Why is assessment important in the classroom?
Principals for Literacy Assessment by Johnson and Costello
Johnston and Costello (2005) argue that “It is not just what gets assessed, but how it is assessed that has implications for what is learned” (p. 256). Literacy is not only the skills and strategies required for reading print but also the social skills necessary in a literate society. Students must become resilient, self-regulated learners. Likewise, assessment “has to be grounded in processes that reflect current understandings of learning, literacy, and society” (p. 267). The authors emphasize the importance of the teacher in daily, formative assessment that provides teachable moments within instruction. It requires the teacher to be able to observe strengths and weaknesses and to use this information to change and adapt instruction accordingly. Johnston and Costello stress that “high-stakes accountability testing has consistently been demonstrated to undermine teaching and learning particularly for lower achieving students. It restricts the literacy curriculum, thus defeating the original intention to improve literacy learning” (p. 258). It is important to look at the context in which the test was given and to note how different children perform within different contexts.
Standards for the Assessment of Reading and Writing
- Assessments must encourage students to become engaged learners.
- Teachers must use formative and summative assessments.
- Assessment must inform instruction and improve teaching and learning.
- Assessments must cover a full representation of literacy.
- Assessments must recognize that literacy is complex, social, and changing.
- Assessments must be free of biases.
- Assessments must be considered within the context of their use.
- Assessments must include multiple sources of data.
- Assessments must be based in the local school learning community.
- All members of the educational community must take part in the development, interpretation, and reporting of assessments.
- Family involvement is essential.
Afflerbach discusses his concern that there are too many people that don’t understand how a single test cannot measure the accomplishments of a student or teacher. He feels that schools should strive to help children develop critical literacy. Students need to learn to be literal comprehenders, inferencial comprehenders, and critical or evaluative comprehenders. State tests are falling short at evaluating critical thinking. It’s the daily formative assessment that informs teaching and creates teachable moments. Schools need to use multiple measures of assessment including formative and summative assessments.
Important Issues and Concepts in Reading Assessment by Afflerbach
In Important Issues and Concepts in Reading Assessment (2012), Afflerbach discusses the importance of the informed use of reading assessments. He suggests asking the following questions:
Why do we assess reading? Reading assessments show strengths and weaknesses in students’ reading. They are used to show accountability of the teacher, school and district. They are also used to inform parents of their child’s reading level.
What do we assess? Most assessment focus narrowly on reading skills and strategies without taking into account the students’ “motivation to read or the range of students’ social uses of reading” (p. 8). Afflerbach suggests using a reading assessment inventory to compare the assessments used in the classroom.

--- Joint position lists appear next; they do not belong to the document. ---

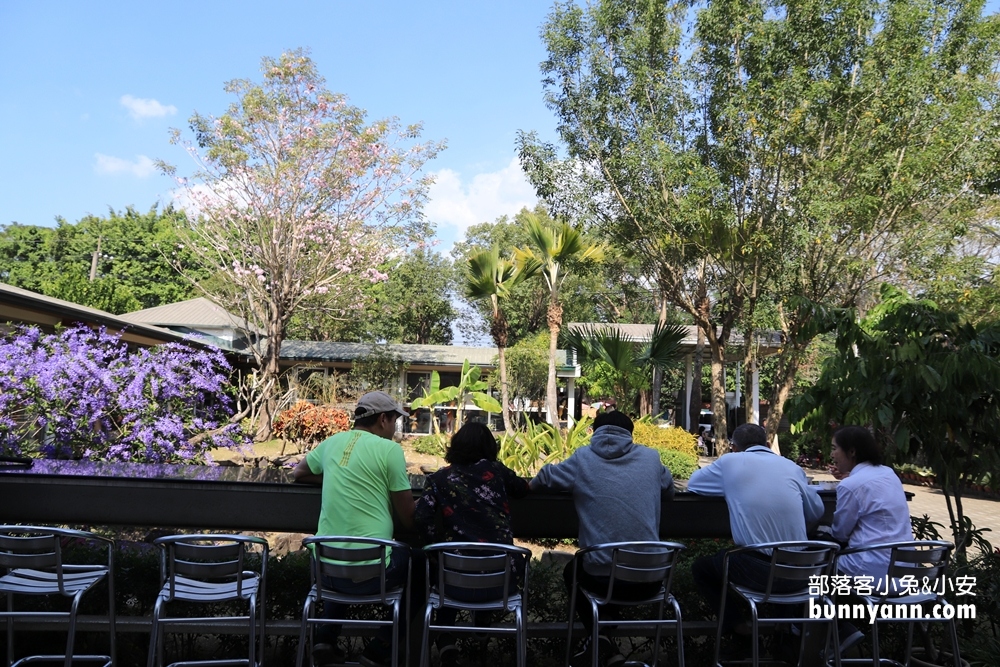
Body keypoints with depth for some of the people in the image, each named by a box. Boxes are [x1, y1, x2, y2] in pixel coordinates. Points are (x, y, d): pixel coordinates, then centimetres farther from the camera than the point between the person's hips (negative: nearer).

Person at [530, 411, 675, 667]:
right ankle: (604, 644, 37)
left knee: (572, 571, 34)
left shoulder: (583, 458, 0)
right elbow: (669, 491, 23)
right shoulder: (651, 458, 5)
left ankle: (600, 643, 23)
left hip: (602, 577, -2)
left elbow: (543, 478, 14)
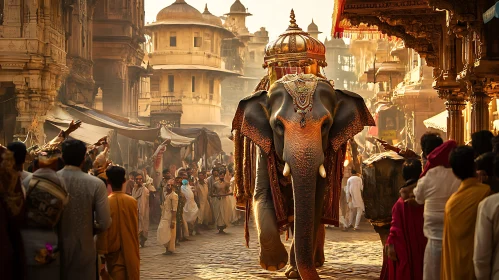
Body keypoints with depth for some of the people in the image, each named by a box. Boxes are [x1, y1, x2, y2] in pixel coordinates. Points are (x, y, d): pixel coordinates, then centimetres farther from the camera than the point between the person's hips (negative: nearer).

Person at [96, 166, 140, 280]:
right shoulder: (132, 201, -2)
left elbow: (103, 229, -11)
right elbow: (136, 227, 7)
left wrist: (102, 252, -5)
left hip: (114, 251, -3)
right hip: (131, 251, 3)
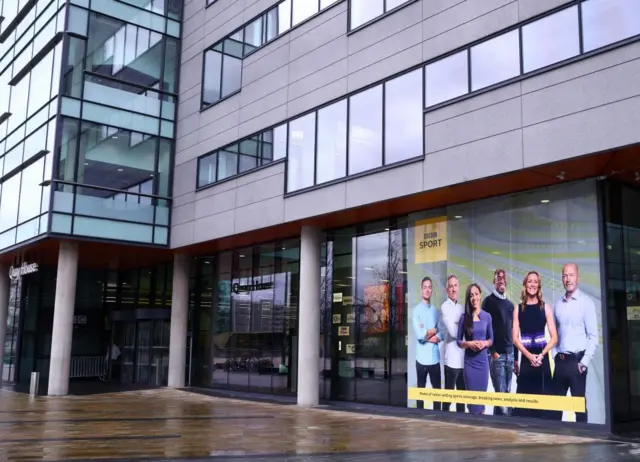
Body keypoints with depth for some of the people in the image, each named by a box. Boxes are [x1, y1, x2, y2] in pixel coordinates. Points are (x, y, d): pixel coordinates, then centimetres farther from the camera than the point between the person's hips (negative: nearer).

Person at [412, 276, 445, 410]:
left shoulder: (436, 311, 10)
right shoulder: (417, 310, -4)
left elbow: (442, 334, 5)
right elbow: (419, 335, -15)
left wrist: (426, 334, -11)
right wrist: (433, 331, -2)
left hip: (435, 357, 4)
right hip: (422, 357, -4)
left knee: (437, 389, 7)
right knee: (421, 390, 7)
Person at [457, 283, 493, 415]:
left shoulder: (487, 316, 1)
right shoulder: (464, 317, -2)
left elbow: (491, 339, 10)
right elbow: (459, 341, 3)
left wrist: (484, 343, -10)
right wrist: (469, 343, -15)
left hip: (483, 360, 1)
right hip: (469, 361, -1)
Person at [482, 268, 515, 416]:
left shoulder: (510, 304, 16)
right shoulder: (489, 301, -3)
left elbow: (513, 331, 18)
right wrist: (492, 352, -12)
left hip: (509, 355, 6)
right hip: (496, 354, -6)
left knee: (507, 393, 8)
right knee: (501, 394, -9)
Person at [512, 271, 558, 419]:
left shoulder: (545, 307, 2)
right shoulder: (518, 308, 4)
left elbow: (554, 337, -1)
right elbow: (515, 338, 0)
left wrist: (541, 355, -12)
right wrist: (529, 356, -11)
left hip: (542, 358, -1)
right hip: (525, 359, 1)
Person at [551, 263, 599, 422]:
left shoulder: (586, 302, -6)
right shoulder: (558, 304, 9)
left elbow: (593, 336, -8)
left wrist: (584, 362, -12)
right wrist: (557, 355, 5)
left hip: (576, 360, -5)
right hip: (560, 360, 5)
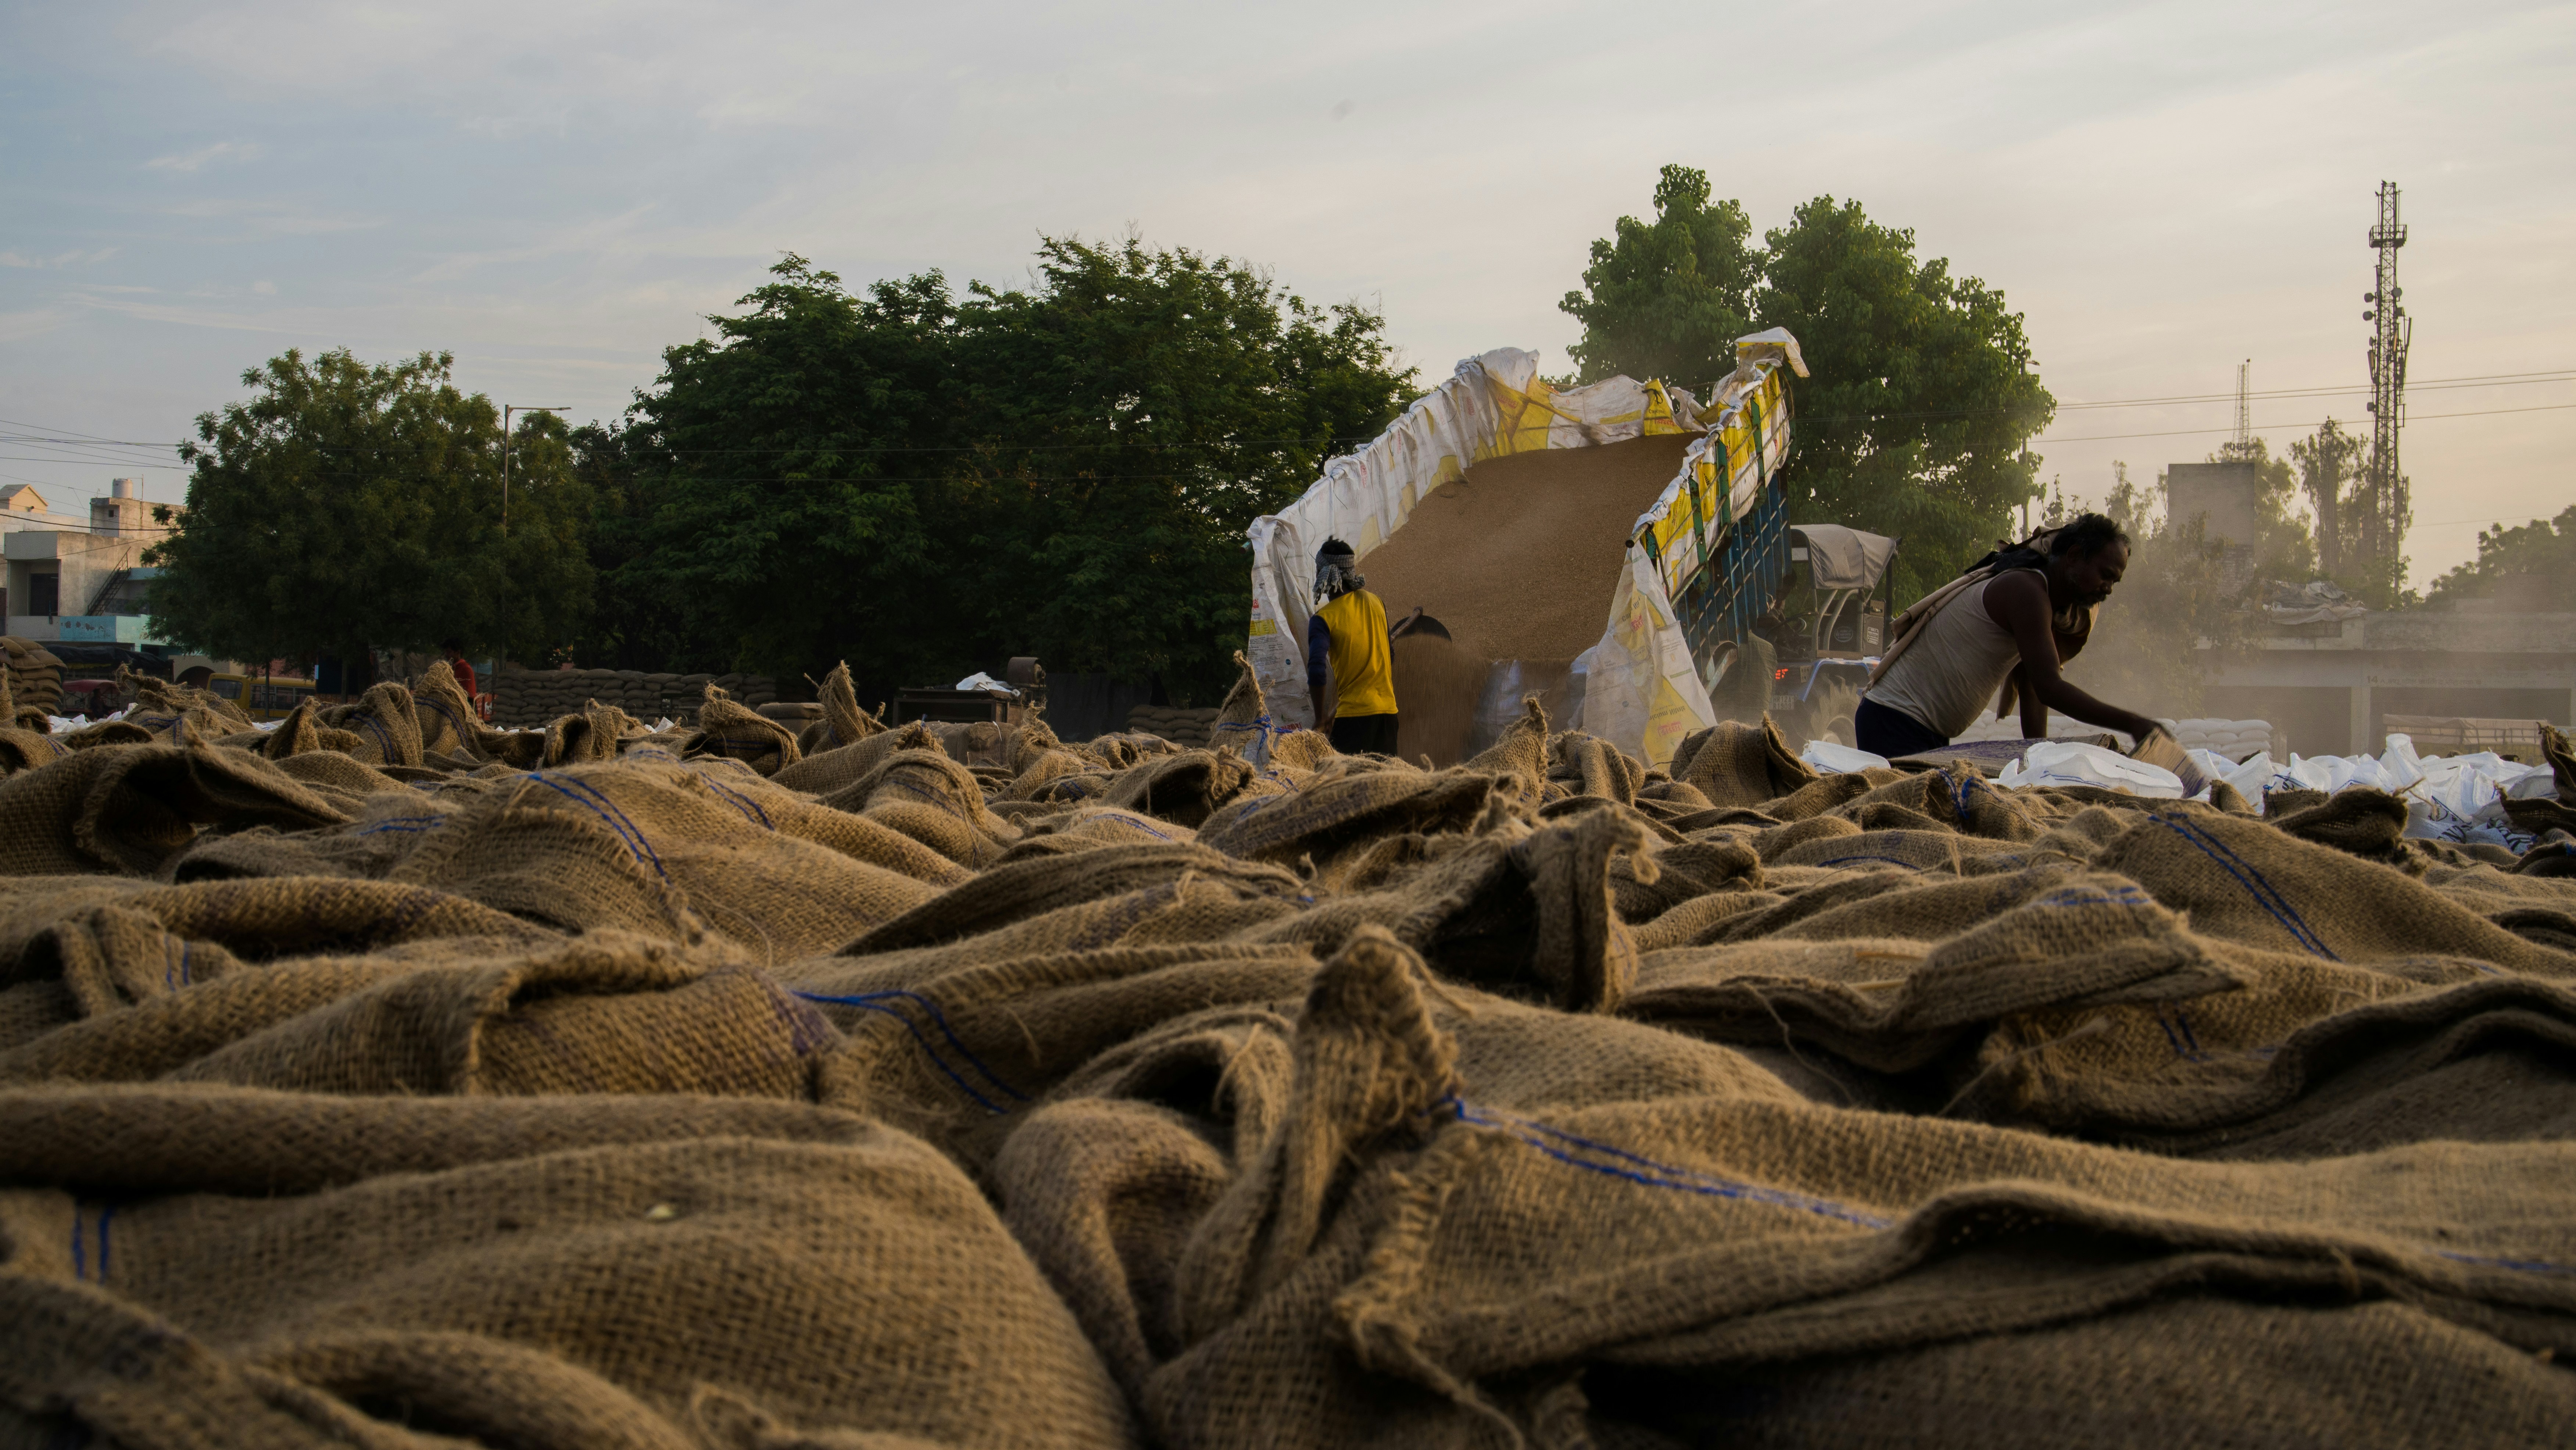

How do we assess reading? We need to make informed decisions about how to assess our students’ reading development. Performance assessments help us observe specific areas of strengths and weaknesses that can be used to adjust instruction. “In contrast, inappropriate assessments take away valuable class time from teaching of reading without yielding valuable information” (p. 19).
Literacy Assessment is important in the classroom for many reasons. Being able to demonstrate an understanding of skills and strategies is crucial to the learning process. Teachers must be able to evaluate whether the goals and standards of their lessons are being met. However students must also be able to demonstrate critical thinking and the social aspects of literacy. To do this, teachers must use both formative and summative assessments throughout the year. As Afflerbach states in the Podcast, a single text cannot measure the accomplishments of a student. As a special education teacher this is imperative. Many students can demonstrate understanding through performance assessments within instruction but may not be able to perform on state achievement tests or classroom summative assessments. This is noted in Principals for Literacy Assessment by Johnston and Costello (2005) who argue that it is important to look at the context in which the test was given and to note how different children perform within different contexts. In the PowerPoint Standards for the Assessment of Reading and Writing, standard six states that “Assessment must be as free as possible of biases based on ethnic group, gender, nationality, religion, socioeconomic condition, sexual orientation, or disability” (slide 9). It's very important that special education students receive the accommodations stated within their IEP so that they can demonstrate their knowledge of the subject matter rather than how they perform on a test. In Important Issues and Concepts in Reading Assessment (2012), Afflerbach asks us to think about how we assess reading. I often use performance assessments with my students to help me observe specific areas of strengths and weaknesses that I can use to adjust my instruction. Johnston and Costello emphasize the importance of the teacher in daily, formative assessment that provides teachable moments within instruction. I rely on these teachable moments every day to individualize instruction to my students’ needs.
Afflerbach, P. (2012). Important issues and concepts in reading assessment. In Understanding and using reading assessment, K-12 (2nd ed.). Newark, DE: International Reading Association.
Afflerbach, P. Podcast link: http://www.reading.org/downloads/podcasts/II-Afflerbach.mp3
Johnston, P. & Costello, P. (2005). Principles for Literacy Assessment. Reading Research Quarterly, 40(2), 256-267.